Stored entries:
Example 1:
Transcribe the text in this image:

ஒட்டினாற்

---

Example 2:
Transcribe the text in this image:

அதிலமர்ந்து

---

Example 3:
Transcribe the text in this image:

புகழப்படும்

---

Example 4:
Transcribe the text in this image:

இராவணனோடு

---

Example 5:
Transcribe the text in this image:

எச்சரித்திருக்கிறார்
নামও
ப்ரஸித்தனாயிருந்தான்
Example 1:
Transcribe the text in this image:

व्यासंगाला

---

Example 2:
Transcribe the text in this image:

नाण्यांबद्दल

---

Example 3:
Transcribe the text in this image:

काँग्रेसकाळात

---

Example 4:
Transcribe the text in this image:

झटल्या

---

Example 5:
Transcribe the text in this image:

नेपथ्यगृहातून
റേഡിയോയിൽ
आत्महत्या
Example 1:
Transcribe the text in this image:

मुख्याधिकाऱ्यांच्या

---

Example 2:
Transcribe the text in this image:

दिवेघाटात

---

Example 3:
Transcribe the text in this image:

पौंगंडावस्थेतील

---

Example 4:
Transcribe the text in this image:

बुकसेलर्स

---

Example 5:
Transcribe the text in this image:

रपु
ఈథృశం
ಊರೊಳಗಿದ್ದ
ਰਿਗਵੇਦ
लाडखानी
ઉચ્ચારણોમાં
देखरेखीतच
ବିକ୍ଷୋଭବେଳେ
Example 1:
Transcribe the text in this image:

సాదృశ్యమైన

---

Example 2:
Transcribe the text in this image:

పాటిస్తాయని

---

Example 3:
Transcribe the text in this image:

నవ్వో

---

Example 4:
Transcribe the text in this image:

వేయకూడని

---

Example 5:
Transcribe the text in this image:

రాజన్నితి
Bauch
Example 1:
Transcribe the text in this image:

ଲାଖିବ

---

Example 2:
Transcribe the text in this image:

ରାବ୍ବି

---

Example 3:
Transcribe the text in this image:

__Exercise brief__: Taking the entries above, please repeat each one exactly.

__Result of the task__:
Example 1:
Transcribe the text in this image:

ஒட்டினாற்

---

Example 2:
Transcribe the text in this image:

அதிலமர்ந்து

---

Example 3:
Transcribe the text in this image:

புகழப்படும்

---

Example 4:
Transcribe the text in this image:

இராவணனோடு

---

Example 5:
Transcribe the text in this image:

எச்சரித்திருக்கிறார்
নামও
ப்ரஸித்தனாயிருந்தான்
Example 1:
Transcribe the text in this image:

व्यासंगाला

---

Example 2:
Transcribe the text in this image:

नाण्यांबद्दल

---

Example 3:
Transcribe the text in this image:

काँग्रेसकाळात

---

Example 4:
Transcribe the text in this image:

झटल्या

---

Example 5:
Transcribe the text in this image:

नेपथ्यगृहातून
റേഡിയോയിൽ
आत्महत्या
Example 1:
Transcribe the text in this image:

मुख्याधिकाऱ्यांच्या

---

Example 2:
Transcribe the text in this image:

दिवेघाटात

---

Example 3:
Transcribe the text in this image:

पौंगंडावस्थेतील

---

Example 4:
Transcribe the text in this image:

बुकसेलर्स

---

Example 5:
Transcribe the text in this image:

रपु
ఈథృశం
ಊರೊಳಗಿದ್ದ
ਰਿਗਵੇਦ
लाडखानी
ઉચ્ચારણોમાં
देखरेखीतच
ବିକ୍ଷୋଭବେଳେ
Example 1:
Transcribe the text in this image:

సాదృశ్యమైన

---

Example 2:
Transcribe the text in this image:

పాటిస్తాయని

---

Example 3:
Transcribe the text in this image:

నవ్వో

---

Example 4:
Transcribe the text in this image:

వేయకూడని

---

Example 5:
Transcribe the text in this image:

రాజన్నితి
Bauch
Example 1:
Transcribe the text in this image:

ଲାଖିବ

---

Example 2:
Transcribe the text in this image:

ରାବ୍ବି

---

Example 3:
Transcribe the text in this image:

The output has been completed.